INSTRUCTIONS TO FOLLOW:
Please set down only the lines running from the one with "red cart [719,267,914,451]" through the last line of the entries, exactly as written and without any pictures.

STORED DATA:
-----
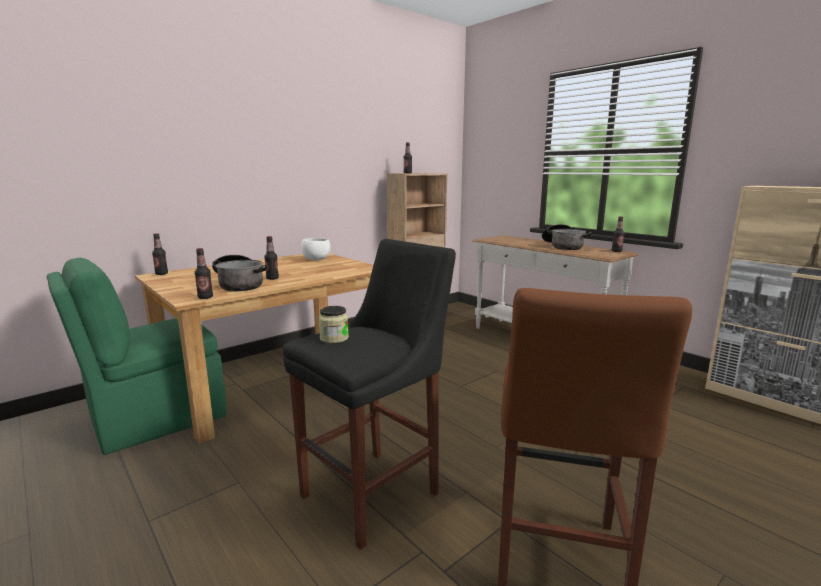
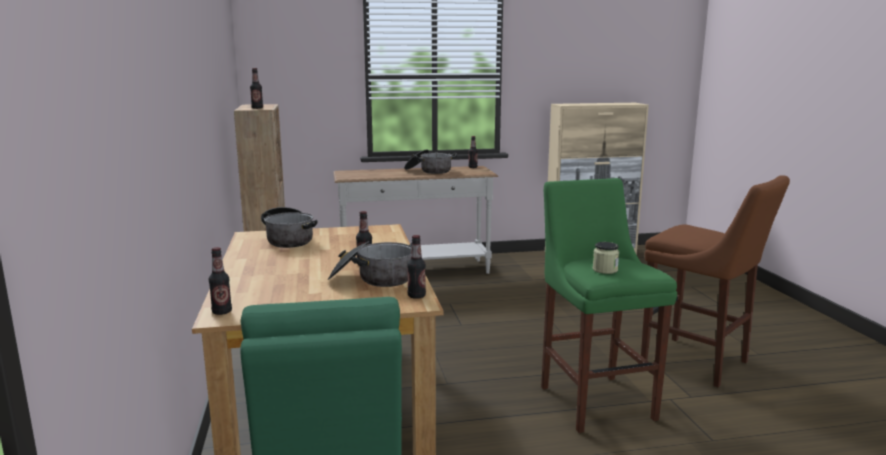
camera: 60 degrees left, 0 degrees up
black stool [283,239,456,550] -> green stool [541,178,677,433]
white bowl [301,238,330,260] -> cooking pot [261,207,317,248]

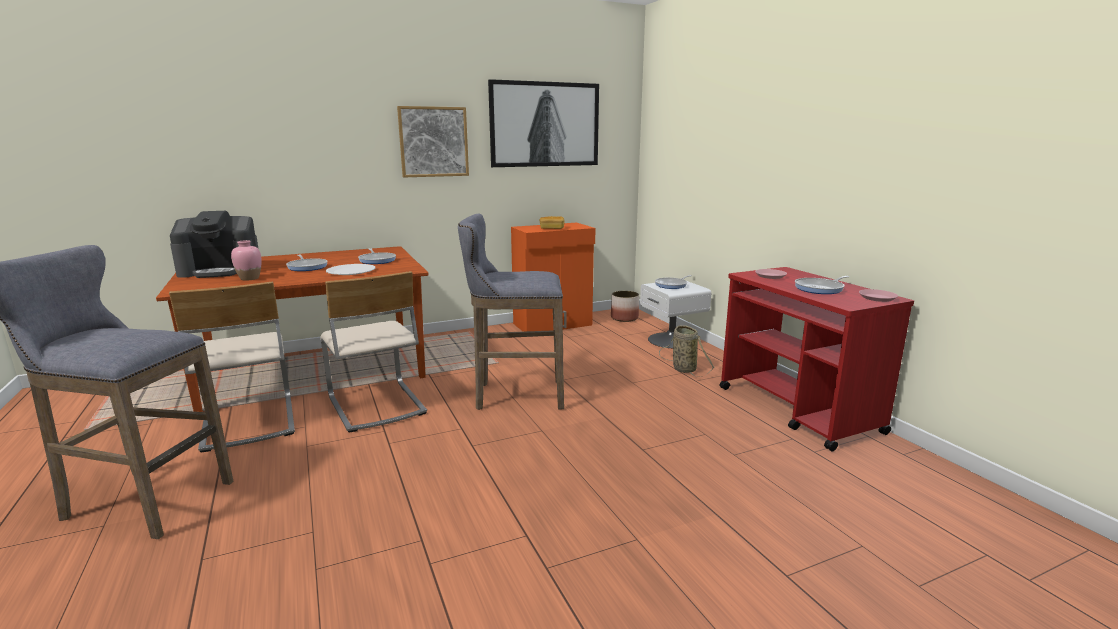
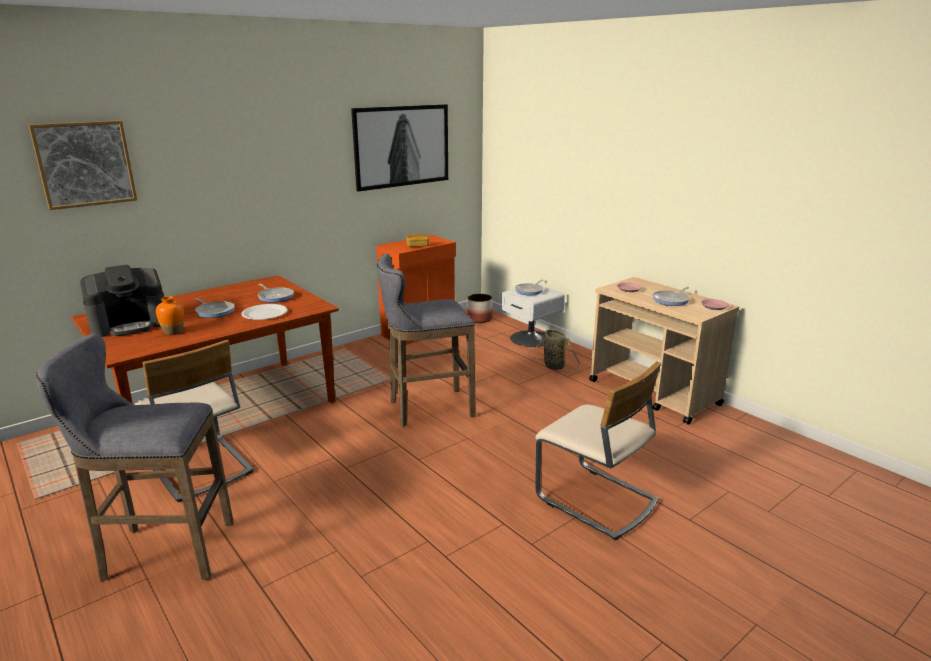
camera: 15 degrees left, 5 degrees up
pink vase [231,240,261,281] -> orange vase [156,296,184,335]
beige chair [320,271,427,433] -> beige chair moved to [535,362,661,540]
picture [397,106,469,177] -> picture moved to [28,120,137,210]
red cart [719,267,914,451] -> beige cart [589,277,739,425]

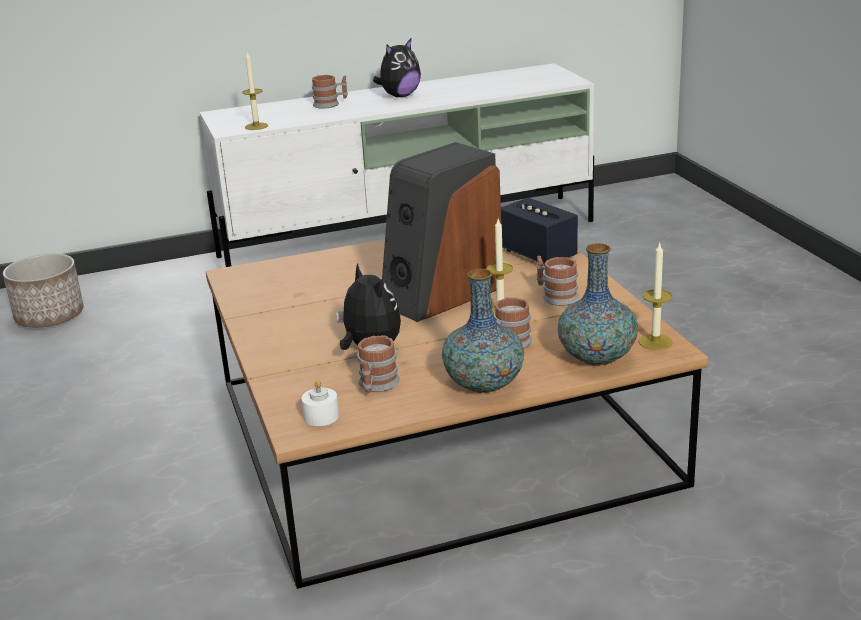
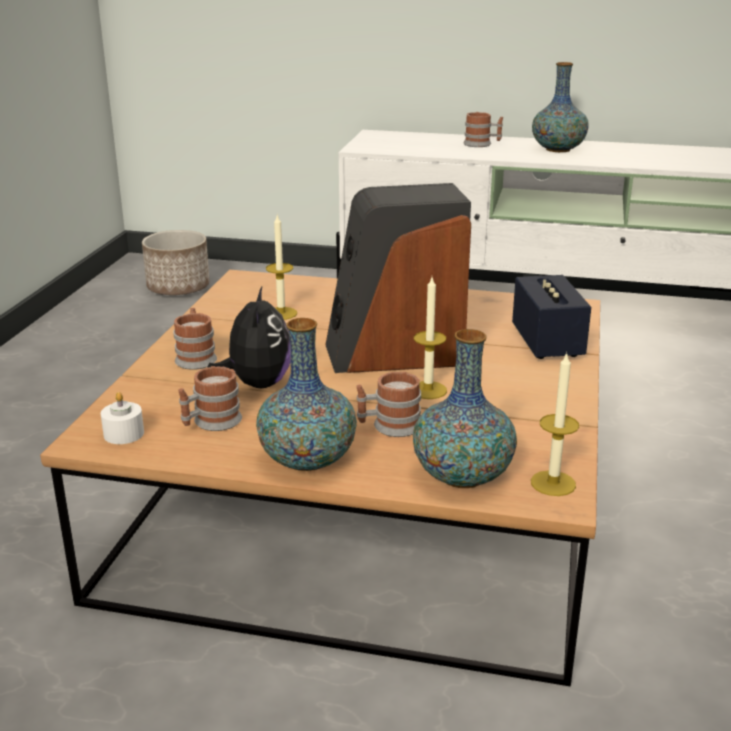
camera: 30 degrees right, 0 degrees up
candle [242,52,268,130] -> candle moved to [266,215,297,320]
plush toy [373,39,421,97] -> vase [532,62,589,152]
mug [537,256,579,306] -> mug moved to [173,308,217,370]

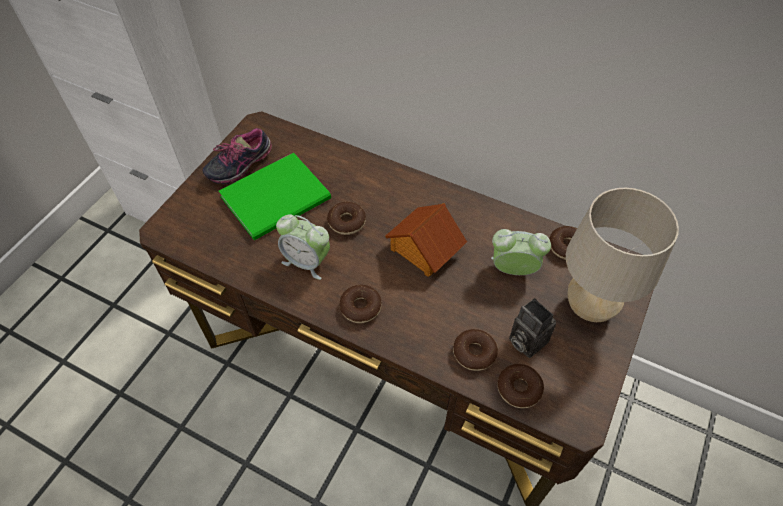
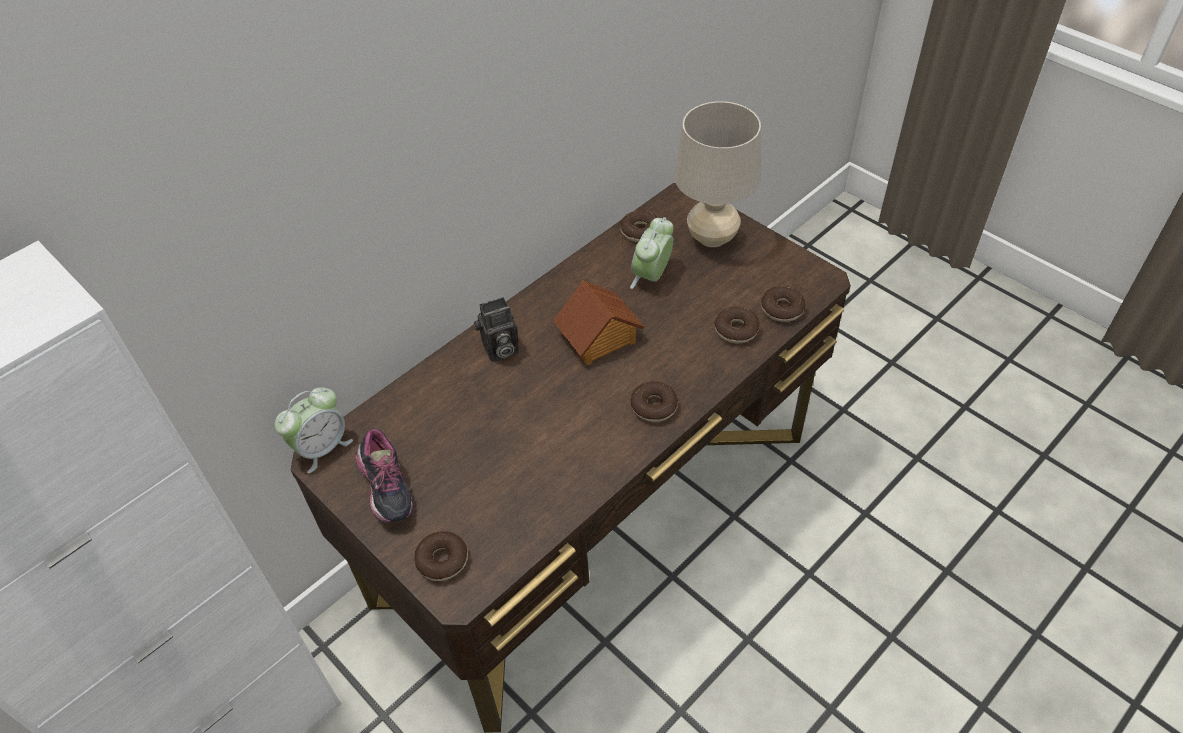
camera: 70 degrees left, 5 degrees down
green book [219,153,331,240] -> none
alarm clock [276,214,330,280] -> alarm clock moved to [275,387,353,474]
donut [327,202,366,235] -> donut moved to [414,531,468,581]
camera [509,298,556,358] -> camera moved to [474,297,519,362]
-----
EXERCISE ANSWER:
red cart [719,267,914,451] -> beige cart [589,277,739,425]

camera: 30 degrees right, 0 degrees up
candle [242,52,268,130] -> candle moved to [266,215,297,320]
plush toy [373,39,421,97] -> vase [532,62,589,152]
mug [537,256,579,306] -> mug moved to [173,308,217,370]

camera: 70 degrees left, 5 degrees down
green book [219,153,331,240] -> none
alarm clock [276,214,330,280] -> alarm clock moved to [275,387,353,474]
donut [327,202,366,235] -> donut moved to [414,531,468,581]
camera [509,298,556,358] -> camera moved to [474,297,519,362]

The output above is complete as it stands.